While Edelstein plans to challenge former PM, both have an interest in holding the leadership contest sooner rather than later, in a bid to deter other contenders
By TOI STAFF 5 November 2021,
Head of opposition and head of the Likud party Benjamin Netanyahu with Likud MK Yuli Edelstein during a plenum session and a vote on the state budget in the Knesset on November 4, 2021. (Yonatan Sindel/Flash90)
Likud chairman Benjamin Netanyahu and senior party lawmaker Yuli Edelstein, who has said he plans to challenge the long-time party leader, have agreed to work together in order to have their faction’s primaries moved up to as soon as the beginning of 2022, Channel 12 reported Friday.
Netanyahu and Edelstein reportedly met in the opposition chairman’s Knesset office on Wednesday night, a somewhat surprising sit-down, given that Edelstein last month announced his intention to challenge Netanyahu for the party leadership, insisting that Likud would not be able to return to power, so long as its current chairman remained at the helm.
The meeting lasted for over an hour and was characterized as positive, according to Channel 12. While the two will ostensibly be running against one another, they agreed to cooperate in order to limit the competition, the report said.
Netanyahu is believed to be interested in holding primaries as soon as possible because doing so would secure his leadership of the party until the end of the next Knesset term.
Dissent in the party is expected to grow the longer they remain in opposition, something that looks like being for a significant amount of time after Netanyahu failed to stop the coalition from passing a budget this week.
This will likely see additional lawmakers emboldened to declare their candidacy, so Netanyahu would ostensibly prefer to hold primaries before that happens.
Edelstein’s position is more complex, though. While he is the only Likud lawmaker to have so far announced his plan to challenge Netanyahu, recent polling indicated that he doesn’t have nearly enough support to oust him. While he might be able to benefit from additional time, in reportedly agreeing to cooperate with Netanyahu, Edelstein appears to be gambling that he’ll have a better chance as Netanyahu’s sole rival.
Regardless, Netanyahu and Edelstein — a former Knesset speaker who placed at No. 2 in the party’s last primaries — are sure to face significant opposition within the party.
MKs Haim Katz and Israel Katz are deeply opposed to holding primaries so soon and both hold significant clout within the party’s internal institutions. The latter has also stated that he plans to run for Likud leadership, but only after Netanyahu bows out — a position that will likely become more difficult to maintain as more time goes by.

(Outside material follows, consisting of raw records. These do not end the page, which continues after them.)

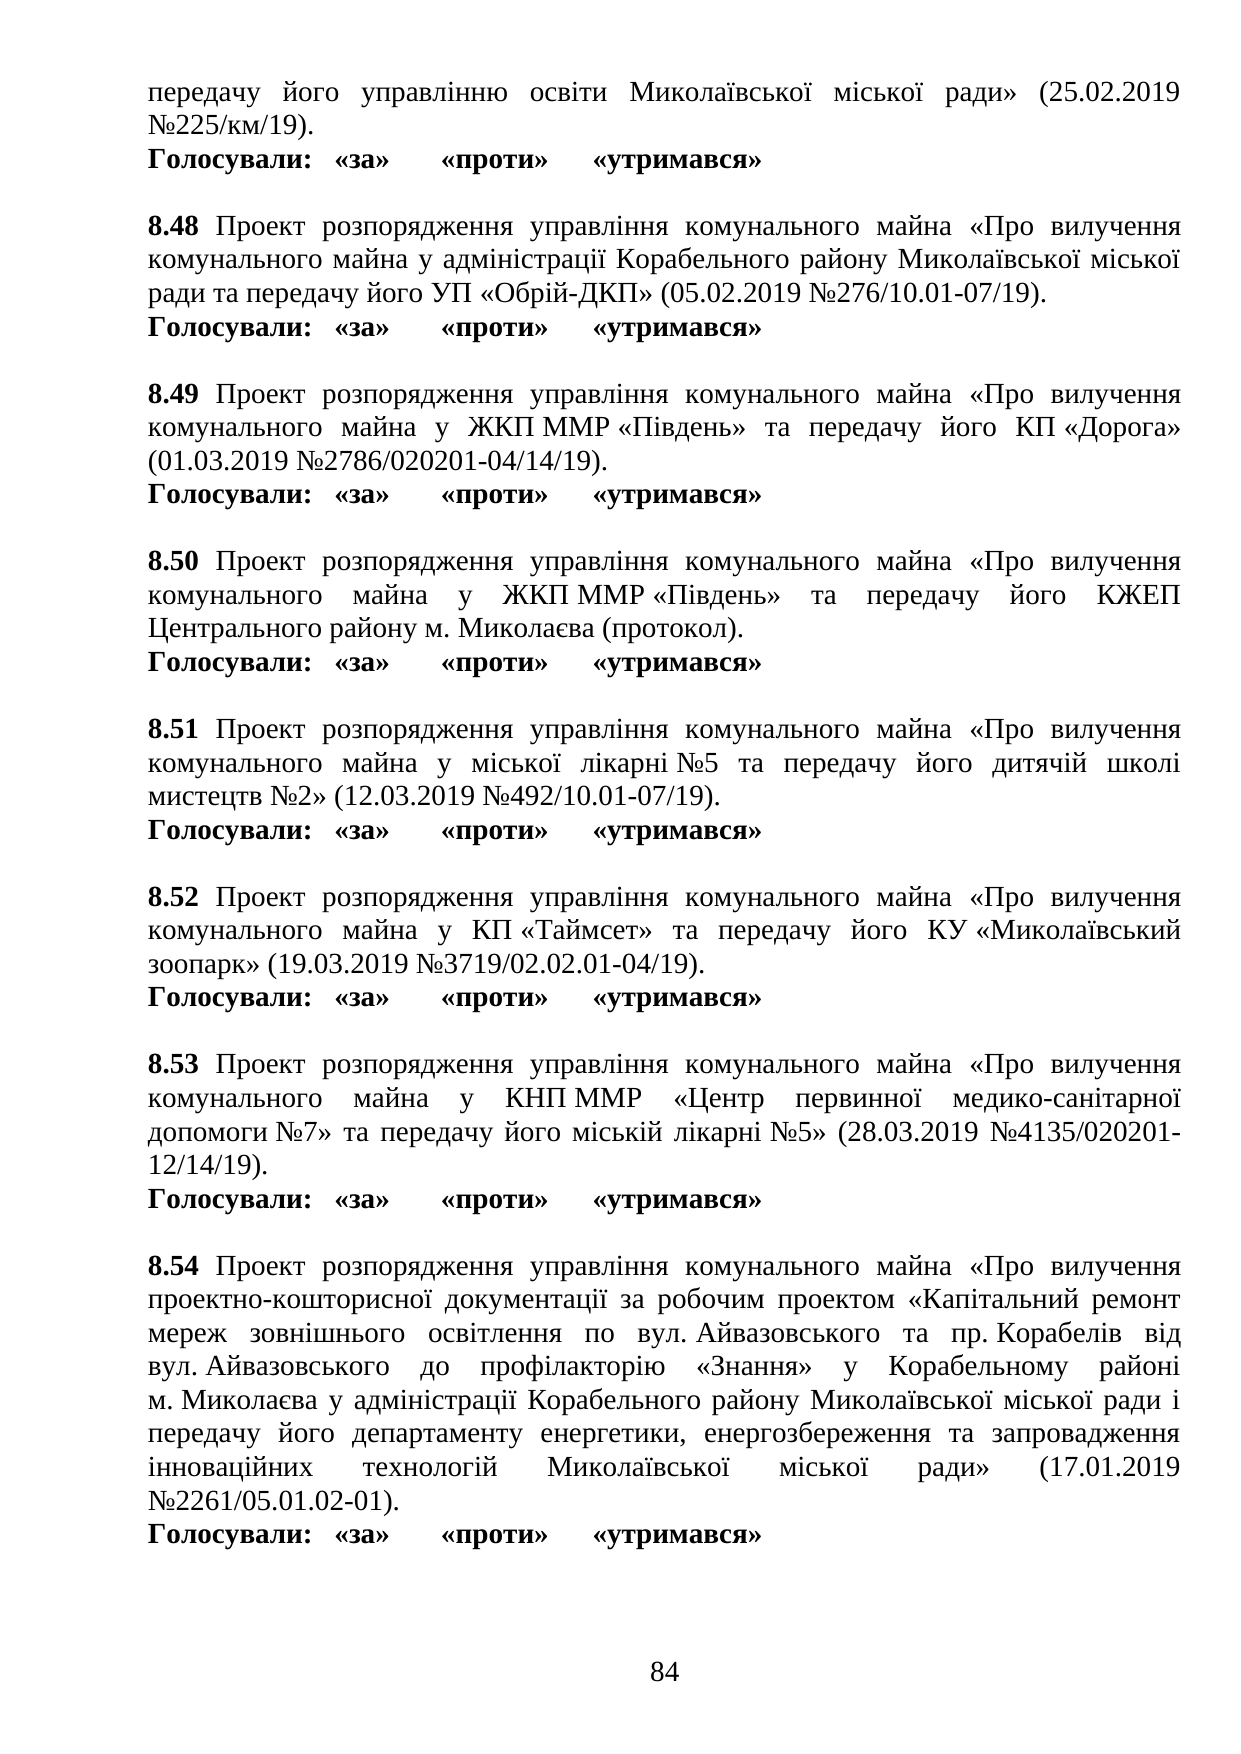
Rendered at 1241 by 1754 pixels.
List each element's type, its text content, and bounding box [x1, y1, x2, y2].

text 8.48 Проект розпорядження управління комунального майна «Про вилучення комунального майна у адміністрації Корабельного району Миколаївської міської ради та передачу його УП «Обрій-ДКП» (05.02.2019 №276/10.01-07/19). [148, 208, 1181, 309]
text 8.54 Проект розпорядження управління комунального майна «Про вилучення проектно-кошторисної документації за робочим проектом «Капітальний ремонт мереж зовнішнього освітлення по вул. Айвазовського та пр. Корабелів від вул. Айвазовського до профілакторію «Знання» у Корабельному районі м. Миколаєва у адміністрації Корабельного району Миколаївської міської ради і передачу його департаменту енергетики, енергозбереження та запровадження інноваційних технологій Миколаївської міської ради» (17.01.2019 №2261/05.01.02-01). [148, 1248, 1181, 1516]
text Голосували: «за» «проти» «утримався» [148, 812, 1181, 845]
text Голосували: «за» «проти» «утримався» [148, 1516, 1181, 1550]
text Голосували: «за» «проти» «утримався» [148, 979, 1181, 1013]
text 8.53 Проект розпорядження управління комунального майна «Про вилучення комунального майна у КНП ММР «Центр первинної медико-санітарної допомоги №7» та передачу його міській лікарні №5» (28.03.2019 №4135/020201-12/14/19). [148, 1047, 1181, 1181]
text Голосували: «за» «проти» «утримався» [148, 1181, 1181, 1214]
text Голосували: «за» «проти» «утримався» [148, 644, 1181, 678]
text 8.51 Проект розпорядження управління комунального майна «Про вилучення комунального майна у міської лікарні №5 та передачу його дитячій школі мистецтв №2» (12.03.2019 №492/10.01-07/19). [148, 711, 1181, 812]
text 8.52 Проект розпорядження управління комунального майна «Про вилучення комунального майна у КП «Таймсет» та передачу його КУ «Миколаївський зоопарк» (19.03.2019 №3719/02.02.01-04/19). [148, 879, 1181, 979]
text Голосували: «за» «проти» «утримався» [148, 476, 1181, 510]
text Голосували: «за» «проти» «утримався» [148, 141, 1181, 174]
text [148, 74, 1181, 141]
text Голосували: «за» «проти» «утримався» [148, 309, 1181, 342]
text 8.49 Проект розпорядження управління комунального майна «Про вилучення комунального майна у ЖКП ММР «Південь» та передачу його КП «Дорога» (01.03.2019 №2786/020201-04/14/19). [148, 376, 1181, 476]
text 8.50 Проект розпорядження управління комунального майна «Про вилучення комунального майна у ЖКП ММР «Південь» та передачу його КЖЕП Центрального району м. Миколаєва (протокол). [148, 543, 1181, 644]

Israel Katz appears to believe that Netanyahu is more likely to bow out if primaries are delayed.
Meanwhile, Yisrael Beytenu chairman Avigdor Liberman told Channel 12 Friday that opposition to Netanyahu within Likud is growing.
“In the last three days in the Knesset, almost every Likud MK came up to me and said: ‘We were idiots for listening to him and not insisting on passing a budget,’” Liberman said, although he conceded that most Likud members were not yet going public with their opposition to the long-time party leader.
“The era of obedience there (to Netanyahu) is over,” he predicted.
Netanyahu is widely believed to have torpedoed the previous budget efforts last year, under his power-sharing government with Benny Gantz, in order to bring down that coalition and avoid passing the premiership on to Gantz as had been agreed between the two as part of their short-lived deal.
That fight led directly to the collapse of the last government and the most recent election, the results of which saw Netanyahu ousted from office in June.
Likud last held primaries in 2019. The party is famously averse to leadership changes and has been led by Netanyahu for nearly two decades.
A June TV poll found former Mossad chief Yossi Cohen is Likud voters’ preferred candidate to succeed Netanyahu if he were to quit as leader of the party. Cohen has not yet formally entered the political arena.
Asked who they would back as Likud leader if Netanyahu were to retire, 27% of Likud respondents said Cohen, followed by Likud MK Nir Barkat with 16%, according to the Channel 12 poll.